La actuación de los poderes públicos se justifica ante necesidades sociales o problemas que exigen una respuesta -a ser posible integradora- que, de no darse, causaría un agravamiento de la situación. Desgraciadamente, demasiado a menudo se interviene de espaldas a la realidad social y sus actores. No sólo resolviendo lo que se define como problema, sino empeorándolo y creando otros nuevos. Es un síntoma de la creciente dificultad institucional de interacción con los desafíos cada vez más complejos y dinámicos de nuestras sociedades contemporáneas. En Collserola se sitia el lugar, en un operativo manu militari espectacular, como si se tratara de un edificio tomado por una peligrosa guerrilla revolucionaria y se espera al agotamiento del enemigo. Ni agua, ni comida. El resultado: en nombre de la sacrosanta propiedad se impide la ayuda humanitaria hasta el punto de poner en peligro la vida e integridad física de los jóvenes, ya de por sí suficientemente amenazada por su situación. Su protesta se convierte, contra su voluntad, en una huelga de hambre forzada. El conflicto presenciado en directo por centenares de personas -como si de un circo romano se tratara- sugiere preguntas comprometidas: ¿resulta legítimo que la autoridad prive a una persona de sus derechos más elementales para hacerla desistir de su derecho a reivindicar?, ¿es legal -o incluso no es delito- infligir un sufrimiento físico y mental a una persona para doblegar sus facultades de decisión?, ¿no es un trato degradante -incluso de tortura- cuando la policía utiliza potentes focos durante la noche para que no se duerman? ¿Qué hubiera pasado sin la presión mediática y la movilización ciudadana? Quizá ahora nos lamentaríamos de un desenlace más dramático.

Entradas del conjunto de datos
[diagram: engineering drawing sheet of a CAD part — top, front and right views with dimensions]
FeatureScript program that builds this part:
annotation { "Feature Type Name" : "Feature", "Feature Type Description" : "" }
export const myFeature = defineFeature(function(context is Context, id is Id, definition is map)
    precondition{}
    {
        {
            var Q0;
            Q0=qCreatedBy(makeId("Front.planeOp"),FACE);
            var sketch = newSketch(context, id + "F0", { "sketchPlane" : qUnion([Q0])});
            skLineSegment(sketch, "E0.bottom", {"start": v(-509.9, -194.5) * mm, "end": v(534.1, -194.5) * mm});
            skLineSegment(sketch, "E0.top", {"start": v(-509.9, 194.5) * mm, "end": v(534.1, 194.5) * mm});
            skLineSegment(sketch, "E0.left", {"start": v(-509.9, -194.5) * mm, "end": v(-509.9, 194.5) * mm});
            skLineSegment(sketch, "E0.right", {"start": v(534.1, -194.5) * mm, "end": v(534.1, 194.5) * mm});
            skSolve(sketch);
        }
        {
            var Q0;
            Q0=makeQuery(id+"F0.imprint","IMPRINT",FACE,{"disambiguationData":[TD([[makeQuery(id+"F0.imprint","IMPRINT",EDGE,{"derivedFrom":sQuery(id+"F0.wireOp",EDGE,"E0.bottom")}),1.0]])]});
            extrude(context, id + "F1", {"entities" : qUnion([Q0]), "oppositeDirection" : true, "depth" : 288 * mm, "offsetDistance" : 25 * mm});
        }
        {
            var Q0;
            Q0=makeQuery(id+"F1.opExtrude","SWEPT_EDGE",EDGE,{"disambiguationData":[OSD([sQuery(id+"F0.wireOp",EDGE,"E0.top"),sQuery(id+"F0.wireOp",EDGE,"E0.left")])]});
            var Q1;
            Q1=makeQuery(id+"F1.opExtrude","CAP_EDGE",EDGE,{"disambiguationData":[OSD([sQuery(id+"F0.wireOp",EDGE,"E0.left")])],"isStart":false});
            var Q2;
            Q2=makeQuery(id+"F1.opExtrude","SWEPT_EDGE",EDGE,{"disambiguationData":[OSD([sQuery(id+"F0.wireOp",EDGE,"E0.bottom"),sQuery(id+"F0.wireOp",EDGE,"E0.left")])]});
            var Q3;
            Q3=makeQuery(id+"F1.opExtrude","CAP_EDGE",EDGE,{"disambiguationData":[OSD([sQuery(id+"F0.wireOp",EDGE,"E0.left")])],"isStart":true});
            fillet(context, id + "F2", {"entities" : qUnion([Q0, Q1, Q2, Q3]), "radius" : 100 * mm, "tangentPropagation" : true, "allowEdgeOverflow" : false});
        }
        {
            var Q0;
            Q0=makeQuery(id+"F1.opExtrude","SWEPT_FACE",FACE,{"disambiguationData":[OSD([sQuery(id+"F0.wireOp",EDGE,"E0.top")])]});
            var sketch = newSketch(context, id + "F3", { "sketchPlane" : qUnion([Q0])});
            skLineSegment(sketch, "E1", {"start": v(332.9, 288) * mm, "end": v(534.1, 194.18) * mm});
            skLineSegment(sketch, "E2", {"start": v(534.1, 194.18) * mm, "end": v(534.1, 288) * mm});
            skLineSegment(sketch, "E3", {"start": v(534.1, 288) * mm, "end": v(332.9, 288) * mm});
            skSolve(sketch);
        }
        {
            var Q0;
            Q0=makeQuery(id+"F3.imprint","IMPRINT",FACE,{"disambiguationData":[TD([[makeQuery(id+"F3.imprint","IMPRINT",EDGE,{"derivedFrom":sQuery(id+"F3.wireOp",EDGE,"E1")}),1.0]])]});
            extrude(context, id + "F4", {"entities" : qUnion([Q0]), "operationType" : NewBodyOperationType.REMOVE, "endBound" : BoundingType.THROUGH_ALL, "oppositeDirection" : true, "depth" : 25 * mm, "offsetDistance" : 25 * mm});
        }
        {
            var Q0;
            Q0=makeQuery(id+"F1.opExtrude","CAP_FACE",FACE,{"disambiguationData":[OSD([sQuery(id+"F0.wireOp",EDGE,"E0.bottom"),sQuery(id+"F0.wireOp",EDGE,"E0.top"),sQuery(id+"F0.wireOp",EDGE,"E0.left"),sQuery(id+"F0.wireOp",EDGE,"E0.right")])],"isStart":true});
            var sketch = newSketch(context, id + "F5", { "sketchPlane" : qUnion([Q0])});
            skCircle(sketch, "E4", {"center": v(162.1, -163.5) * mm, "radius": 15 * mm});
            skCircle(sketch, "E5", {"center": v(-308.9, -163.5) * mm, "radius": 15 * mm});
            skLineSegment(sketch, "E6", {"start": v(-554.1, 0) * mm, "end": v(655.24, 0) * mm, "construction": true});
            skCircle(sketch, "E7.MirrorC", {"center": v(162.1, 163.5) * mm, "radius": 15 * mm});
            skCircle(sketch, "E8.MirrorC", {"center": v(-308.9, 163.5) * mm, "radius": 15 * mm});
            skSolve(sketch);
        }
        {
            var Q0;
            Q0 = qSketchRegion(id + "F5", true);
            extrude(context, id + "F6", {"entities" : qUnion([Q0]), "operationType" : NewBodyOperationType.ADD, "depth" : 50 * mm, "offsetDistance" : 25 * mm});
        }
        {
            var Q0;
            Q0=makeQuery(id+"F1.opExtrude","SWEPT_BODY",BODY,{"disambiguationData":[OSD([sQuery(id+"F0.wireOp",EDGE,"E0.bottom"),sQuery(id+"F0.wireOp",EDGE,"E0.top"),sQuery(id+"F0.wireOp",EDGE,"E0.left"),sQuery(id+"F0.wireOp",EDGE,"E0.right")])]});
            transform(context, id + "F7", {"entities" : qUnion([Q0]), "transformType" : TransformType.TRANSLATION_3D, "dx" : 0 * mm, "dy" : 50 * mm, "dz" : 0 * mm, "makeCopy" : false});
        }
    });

Completa lo siguiente
a - Copia todas las preguntas que aparecen en el texto sobre la actuación en Collserola.
b - Pasa al inglés esta oración del texto sobre la actuación en Collserola: "Desgraciadamente, demasiado a menudo se interviene de espaldas a la realidad social y sus actores."
c - Prolonga con un párrafo el texto sobre la actuación en Collserola, a partir de su última oración.
Las entradas no guardan ninguna relación con el texto.

Tus respuestas
a -
- ¿resulta legítimo que la autoridad prive a una persona de sus derechos más elementales para hacerla desistir de su derecho a reivindicar?
- ¿es legal -o incluso no es delito- infligir un sufrimiento físico y mental a una persona para doblegar sus facultades de decisión?
- ¿no es un trato degradante -incluso de tortura- cuando la policía utiliza potentes focos durante la noche para que no se duerman?
- ¿Qué hubiera pasado sin la presión mediática y la movilización ciudadana?

b - Unfortunately, all too often, action is taken with its back turned to social reality and its actors.

c -
Estos interrogantes merecen una reflexión perentoria sobre el proceso de relajación de los derechos y garantías constitucionales de aquellas personas o colectivos que participan en movimientos sociales disidentes. A su cada vez mayor apoyo y legitimidad social -medio millón en la manifestación antiglobalizadora del 16 de marzo- le sigue una impetuosa y perversa criminalización. En realidad, se les expulsa del sistema para luego privarles de sus derechos, y cuando reclaman amparo legal, el sistema les excluye y rechaza como parias. En un contexto así, resulta obligado recordar que los disidentes son actores de primer orden para el indispensable cambio social, cultural o ético de cualquier sociedad que se pretenda democrática. Más que espectadores dóciles y satisfechos, ésta requiere de ciudadanos comprometidos y activos, incluso incómodos.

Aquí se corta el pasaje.